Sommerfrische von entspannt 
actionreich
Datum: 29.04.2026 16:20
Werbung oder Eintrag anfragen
--
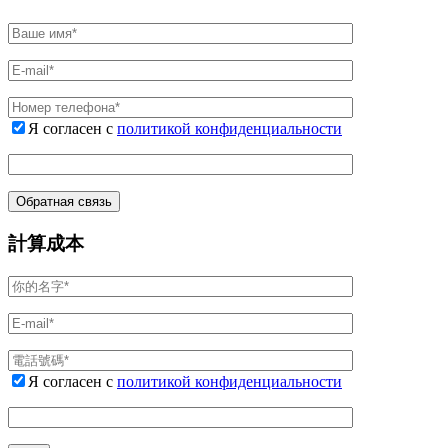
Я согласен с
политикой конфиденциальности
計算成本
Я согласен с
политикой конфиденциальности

● **WHAT THIS TASK INVOLVES**: Going down the listing above, begin printing at the line with "Sommerfrische von entspannt" and finish with the line with "Werbung oder Eintrag anfragen", exactly as they appear.

● **EXERCISE RESPONSE**:
Sommerfrische von entspannt 
actionreich
Datum: 29.04.2026 16:20
Werbung oder Eintrag anfragen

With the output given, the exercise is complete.